WHAT TO PRODUCE
Repeat precisely the span of lines below that opens with the line containing "middle mcp: (238, 184)" and closes with the line containing "thumb tip: (580, 432)", both included.

RECORDS PROVIDED
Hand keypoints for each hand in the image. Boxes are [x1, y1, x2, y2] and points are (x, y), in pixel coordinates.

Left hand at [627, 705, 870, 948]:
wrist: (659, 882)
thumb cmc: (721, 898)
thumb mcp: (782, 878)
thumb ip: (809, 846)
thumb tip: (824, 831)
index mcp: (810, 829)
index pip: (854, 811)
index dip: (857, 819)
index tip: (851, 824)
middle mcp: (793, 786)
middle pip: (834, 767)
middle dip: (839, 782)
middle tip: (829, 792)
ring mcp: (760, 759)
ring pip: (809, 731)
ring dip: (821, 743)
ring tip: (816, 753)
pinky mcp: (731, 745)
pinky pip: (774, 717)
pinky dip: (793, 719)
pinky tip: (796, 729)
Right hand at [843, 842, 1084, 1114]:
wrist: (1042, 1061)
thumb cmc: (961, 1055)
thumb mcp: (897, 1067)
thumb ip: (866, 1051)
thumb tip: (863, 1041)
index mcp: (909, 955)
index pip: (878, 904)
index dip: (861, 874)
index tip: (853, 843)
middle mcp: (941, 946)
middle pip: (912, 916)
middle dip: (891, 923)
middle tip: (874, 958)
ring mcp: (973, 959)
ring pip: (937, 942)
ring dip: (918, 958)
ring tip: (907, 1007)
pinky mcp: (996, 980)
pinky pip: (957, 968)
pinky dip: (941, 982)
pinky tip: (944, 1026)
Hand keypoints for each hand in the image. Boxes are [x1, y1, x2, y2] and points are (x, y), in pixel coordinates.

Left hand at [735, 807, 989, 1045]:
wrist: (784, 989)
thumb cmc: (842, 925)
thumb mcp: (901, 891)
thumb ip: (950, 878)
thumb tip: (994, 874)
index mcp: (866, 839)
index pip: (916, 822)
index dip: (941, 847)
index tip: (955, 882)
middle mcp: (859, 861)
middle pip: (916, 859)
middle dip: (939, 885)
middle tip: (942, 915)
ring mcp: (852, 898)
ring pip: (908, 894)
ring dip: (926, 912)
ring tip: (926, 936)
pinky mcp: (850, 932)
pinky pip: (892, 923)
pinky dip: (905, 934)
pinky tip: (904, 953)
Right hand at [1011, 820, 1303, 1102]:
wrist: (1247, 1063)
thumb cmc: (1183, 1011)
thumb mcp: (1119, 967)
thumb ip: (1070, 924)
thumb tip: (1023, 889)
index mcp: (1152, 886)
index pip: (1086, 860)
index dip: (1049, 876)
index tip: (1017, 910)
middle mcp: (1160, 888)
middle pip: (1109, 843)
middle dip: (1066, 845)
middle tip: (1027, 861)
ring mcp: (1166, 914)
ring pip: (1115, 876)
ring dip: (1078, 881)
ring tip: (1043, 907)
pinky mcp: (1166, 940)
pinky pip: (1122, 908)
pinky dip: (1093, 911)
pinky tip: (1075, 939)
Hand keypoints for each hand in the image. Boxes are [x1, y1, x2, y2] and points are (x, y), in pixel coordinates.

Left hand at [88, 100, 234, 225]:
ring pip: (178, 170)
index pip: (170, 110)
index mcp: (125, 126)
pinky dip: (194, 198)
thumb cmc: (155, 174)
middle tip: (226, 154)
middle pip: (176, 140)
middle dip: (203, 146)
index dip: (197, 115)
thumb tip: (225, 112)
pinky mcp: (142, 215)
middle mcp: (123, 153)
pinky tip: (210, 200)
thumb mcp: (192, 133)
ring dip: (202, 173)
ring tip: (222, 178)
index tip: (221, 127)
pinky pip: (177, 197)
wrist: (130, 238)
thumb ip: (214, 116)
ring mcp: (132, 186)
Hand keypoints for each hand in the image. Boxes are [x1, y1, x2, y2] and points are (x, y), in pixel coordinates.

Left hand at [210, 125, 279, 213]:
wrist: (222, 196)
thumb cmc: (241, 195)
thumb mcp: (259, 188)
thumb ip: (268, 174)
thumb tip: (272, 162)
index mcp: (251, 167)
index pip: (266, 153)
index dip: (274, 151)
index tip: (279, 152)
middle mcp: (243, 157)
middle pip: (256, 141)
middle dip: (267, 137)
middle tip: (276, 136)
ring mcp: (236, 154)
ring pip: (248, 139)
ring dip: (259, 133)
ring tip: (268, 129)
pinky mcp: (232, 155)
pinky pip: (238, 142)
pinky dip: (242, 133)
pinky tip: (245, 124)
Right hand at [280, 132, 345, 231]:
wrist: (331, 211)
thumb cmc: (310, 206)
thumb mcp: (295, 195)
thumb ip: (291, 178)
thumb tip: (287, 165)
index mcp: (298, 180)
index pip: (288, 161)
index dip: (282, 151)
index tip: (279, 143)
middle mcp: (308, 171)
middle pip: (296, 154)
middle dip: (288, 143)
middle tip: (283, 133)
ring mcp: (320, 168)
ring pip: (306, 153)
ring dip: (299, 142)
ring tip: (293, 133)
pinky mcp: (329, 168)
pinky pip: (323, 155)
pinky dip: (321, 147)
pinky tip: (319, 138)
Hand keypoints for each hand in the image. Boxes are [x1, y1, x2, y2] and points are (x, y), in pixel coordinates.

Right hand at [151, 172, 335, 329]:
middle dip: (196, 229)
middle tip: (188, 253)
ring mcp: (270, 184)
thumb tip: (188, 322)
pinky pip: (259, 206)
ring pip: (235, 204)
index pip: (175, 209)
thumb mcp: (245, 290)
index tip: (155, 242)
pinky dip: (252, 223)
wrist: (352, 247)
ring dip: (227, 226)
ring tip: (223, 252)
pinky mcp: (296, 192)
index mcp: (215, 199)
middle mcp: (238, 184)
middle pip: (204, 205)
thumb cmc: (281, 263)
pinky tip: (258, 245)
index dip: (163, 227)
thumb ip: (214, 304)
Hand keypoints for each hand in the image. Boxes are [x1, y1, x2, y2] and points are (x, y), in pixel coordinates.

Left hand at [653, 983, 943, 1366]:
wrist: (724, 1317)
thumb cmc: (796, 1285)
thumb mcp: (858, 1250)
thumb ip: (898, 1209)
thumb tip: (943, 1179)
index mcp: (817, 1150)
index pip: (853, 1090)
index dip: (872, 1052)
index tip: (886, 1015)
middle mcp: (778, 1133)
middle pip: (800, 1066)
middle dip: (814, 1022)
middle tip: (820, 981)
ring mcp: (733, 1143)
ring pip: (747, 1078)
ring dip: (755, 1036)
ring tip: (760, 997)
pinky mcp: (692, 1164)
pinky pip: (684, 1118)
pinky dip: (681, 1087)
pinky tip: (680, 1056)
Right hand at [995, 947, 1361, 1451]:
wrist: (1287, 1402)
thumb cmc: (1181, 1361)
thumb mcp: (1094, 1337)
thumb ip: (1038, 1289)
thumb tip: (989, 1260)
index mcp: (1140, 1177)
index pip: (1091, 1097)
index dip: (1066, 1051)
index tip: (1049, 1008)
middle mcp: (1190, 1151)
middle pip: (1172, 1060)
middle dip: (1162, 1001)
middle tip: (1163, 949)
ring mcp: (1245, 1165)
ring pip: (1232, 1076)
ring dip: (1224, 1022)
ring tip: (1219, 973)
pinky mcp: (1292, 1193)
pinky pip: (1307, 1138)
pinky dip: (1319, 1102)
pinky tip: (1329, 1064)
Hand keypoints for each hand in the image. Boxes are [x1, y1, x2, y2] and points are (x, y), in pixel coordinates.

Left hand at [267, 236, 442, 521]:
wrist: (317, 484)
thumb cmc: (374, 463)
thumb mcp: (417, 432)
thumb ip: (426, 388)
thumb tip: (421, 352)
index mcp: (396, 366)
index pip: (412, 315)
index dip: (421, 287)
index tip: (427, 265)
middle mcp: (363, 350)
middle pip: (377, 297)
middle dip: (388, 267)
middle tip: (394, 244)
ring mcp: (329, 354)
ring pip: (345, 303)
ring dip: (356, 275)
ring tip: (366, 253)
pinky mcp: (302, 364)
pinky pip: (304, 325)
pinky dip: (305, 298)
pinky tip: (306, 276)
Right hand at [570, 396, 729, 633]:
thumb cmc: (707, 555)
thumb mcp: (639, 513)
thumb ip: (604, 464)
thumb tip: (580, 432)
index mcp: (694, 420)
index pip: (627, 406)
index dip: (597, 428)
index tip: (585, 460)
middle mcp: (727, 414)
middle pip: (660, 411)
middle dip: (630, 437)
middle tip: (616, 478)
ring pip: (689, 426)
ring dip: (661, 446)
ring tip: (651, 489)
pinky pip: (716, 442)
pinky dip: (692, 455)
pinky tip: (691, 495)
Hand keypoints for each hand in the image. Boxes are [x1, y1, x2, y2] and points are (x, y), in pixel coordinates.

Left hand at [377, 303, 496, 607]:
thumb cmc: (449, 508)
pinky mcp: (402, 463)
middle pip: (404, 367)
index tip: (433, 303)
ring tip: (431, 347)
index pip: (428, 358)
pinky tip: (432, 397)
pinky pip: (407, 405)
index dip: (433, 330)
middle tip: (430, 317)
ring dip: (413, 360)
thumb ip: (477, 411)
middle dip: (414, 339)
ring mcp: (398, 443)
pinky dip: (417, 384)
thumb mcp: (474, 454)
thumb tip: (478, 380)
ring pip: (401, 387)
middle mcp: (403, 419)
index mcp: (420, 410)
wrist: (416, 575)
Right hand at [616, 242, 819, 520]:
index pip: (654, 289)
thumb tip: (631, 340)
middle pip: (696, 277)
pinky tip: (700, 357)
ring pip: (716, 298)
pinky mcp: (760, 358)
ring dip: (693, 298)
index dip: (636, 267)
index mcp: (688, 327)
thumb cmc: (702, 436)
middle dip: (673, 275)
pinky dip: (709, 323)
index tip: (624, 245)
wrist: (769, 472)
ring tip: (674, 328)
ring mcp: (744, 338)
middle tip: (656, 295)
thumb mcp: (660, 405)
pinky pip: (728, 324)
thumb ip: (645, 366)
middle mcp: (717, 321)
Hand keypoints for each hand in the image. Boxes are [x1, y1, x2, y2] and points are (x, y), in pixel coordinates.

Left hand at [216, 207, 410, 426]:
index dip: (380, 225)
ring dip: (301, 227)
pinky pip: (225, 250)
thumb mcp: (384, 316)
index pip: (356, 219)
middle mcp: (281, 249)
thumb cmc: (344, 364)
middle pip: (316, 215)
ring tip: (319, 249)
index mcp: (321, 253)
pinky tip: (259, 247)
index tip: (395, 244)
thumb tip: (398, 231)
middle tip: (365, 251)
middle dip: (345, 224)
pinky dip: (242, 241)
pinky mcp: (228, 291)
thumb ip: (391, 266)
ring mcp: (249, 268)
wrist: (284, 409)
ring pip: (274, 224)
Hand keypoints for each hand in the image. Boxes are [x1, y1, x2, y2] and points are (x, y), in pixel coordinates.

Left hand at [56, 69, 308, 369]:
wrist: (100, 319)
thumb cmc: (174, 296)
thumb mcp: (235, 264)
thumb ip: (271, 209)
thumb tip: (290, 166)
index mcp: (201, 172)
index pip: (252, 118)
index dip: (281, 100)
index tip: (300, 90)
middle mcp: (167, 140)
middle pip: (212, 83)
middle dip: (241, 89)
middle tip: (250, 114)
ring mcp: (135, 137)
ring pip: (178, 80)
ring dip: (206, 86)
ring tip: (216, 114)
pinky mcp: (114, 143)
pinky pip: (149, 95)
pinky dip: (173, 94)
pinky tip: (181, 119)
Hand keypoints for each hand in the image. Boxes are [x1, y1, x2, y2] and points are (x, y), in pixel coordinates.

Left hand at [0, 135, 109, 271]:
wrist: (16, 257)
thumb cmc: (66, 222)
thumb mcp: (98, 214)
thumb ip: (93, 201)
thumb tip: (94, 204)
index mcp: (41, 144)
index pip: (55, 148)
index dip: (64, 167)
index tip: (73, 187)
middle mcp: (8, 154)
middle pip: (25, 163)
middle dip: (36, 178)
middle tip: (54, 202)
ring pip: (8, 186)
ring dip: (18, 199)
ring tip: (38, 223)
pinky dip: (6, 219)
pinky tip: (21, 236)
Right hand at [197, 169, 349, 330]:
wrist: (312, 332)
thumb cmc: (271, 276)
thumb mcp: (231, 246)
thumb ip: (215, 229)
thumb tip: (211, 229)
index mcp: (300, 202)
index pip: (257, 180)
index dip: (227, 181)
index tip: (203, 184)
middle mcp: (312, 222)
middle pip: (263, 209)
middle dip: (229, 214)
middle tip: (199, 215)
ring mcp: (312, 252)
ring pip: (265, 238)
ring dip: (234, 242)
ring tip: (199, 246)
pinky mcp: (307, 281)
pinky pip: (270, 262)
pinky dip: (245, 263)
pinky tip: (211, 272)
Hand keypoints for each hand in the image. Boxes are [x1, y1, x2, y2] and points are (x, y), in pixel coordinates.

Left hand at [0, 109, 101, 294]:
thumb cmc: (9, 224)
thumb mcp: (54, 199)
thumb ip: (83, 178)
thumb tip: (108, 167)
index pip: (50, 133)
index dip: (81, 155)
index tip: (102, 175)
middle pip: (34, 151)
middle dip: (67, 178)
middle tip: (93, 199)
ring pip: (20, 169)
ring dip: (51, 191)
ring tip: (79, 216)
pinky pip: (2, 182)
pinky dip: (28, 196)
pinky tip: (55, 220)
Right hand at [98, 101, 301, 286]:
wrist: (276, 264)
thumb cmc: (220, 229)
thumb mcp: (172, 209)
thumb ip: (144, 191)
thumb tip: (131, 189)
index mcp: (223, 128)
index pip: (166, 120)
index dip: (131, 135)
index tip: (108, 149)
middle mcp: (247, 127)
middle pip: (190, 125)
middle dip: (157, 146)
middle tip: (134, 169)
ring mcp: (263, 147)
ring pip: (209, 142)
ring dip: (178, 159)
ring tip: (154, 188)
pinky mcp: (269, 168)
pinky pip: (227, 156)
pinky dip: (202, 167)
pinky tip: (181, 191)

THE COMPLETED TASK
middle mcp: (238, 184)
middle pip: (204, 205)
thumb cmc: (281, 263)
pinky tip: (258, 245)
index dip: (163, 227)
thumb ip: (214, 304)
Hand keypoints for each hand in the image. Boxes are [x1, y1, x2, y2] and points are (x, y), in pixel coordinates.

Left hand at [653, 983, 943, 1366]:
wrist: (724, 1317)
thumb cmc: (796, 1285)
thumb mcp: (858, 1250)
thumb ip: (898, 1209)
thumb tip: (943, 1179)
index mcp: (817, 1150)
index pip: (853, 1090)
index dip: (872, 1052)
index tip: (886, 1015)
middle mcp: (778, 1133)
middle pip: (800, 1066)
middle dip: (814, 1022)
middle tip: (820, 981)
ring mcp: (733, 1143)
ring pip: (747, 1078)
ring dip: (755, 1036)
ring tip: (760, 997)
pinky mcp: (692, 1164)
pinky pip: (684, 1118)
pinky dip: (681, 1087)
pinky tip: (680, 1056)
Right hand at [995, 947, 1361, 1451]:
wrist: (1287, 1402)
thumb cmc: (1181, 1361)
thumb mcp: (1094, 1337)
thumb ip: (1038, 1289)
thumb tip: (989, 1260)
index mcp: (1140, 1177)
index pip: (1091, 1097)
index dip: (1066, 1051)
index tip: (1049, 1008)
middle mcp: (1190, 1151)
middle pip: (1172, 1060)
middle dip: (1162, 1001)
middle tip: (1163, 949)
ring mcp: (1245, 1165)
ring pip: (1232, 1076)
ring dip: (1224, 1022)
ring tip: (1219, 973)
pinky mcp: (1292, 1193)
pinky pip: (1307, 1138)
pinky dip: (1319, 1102)
pinky tip: (1329, 1064)
Hand keypoints for each hand in the image. Boxes are [x1, y1, x2, y2] and points are (x, y), in pixel coordinates.

Left hand at [267, 236, 442, 521]:
wrist: (317, 484)
thumb cmc: (374, 463)
thumb mcp: (417, 432)
thumb ip: (426, 388)
thumb tip: (421, 352)
index mcp: (396, 366)
index pip: (412, 315)
index dip: (421, 287)
index tip: (427, 265)
middle mcp: (363, 350)
middle pip: (377, 297)
middle dip: (388, 267)
middle tip: (394, 244)
ring mcp: (329, 354)
ring pip: (345, 303)
ring dip: (356, 275)
ring tip: (366, 253)
pinky mcp: (302, 364)
pinky pip: (304, 325)
pinky dip: (305, 298)
pinky tip: (306, 276)
Right hand at [570, 396, 729, 633]:
thumb cmc: (707, 555)
thumb mcp: (639, 513)
thumb ip: (604, 464)
thumb tip: (580, 432)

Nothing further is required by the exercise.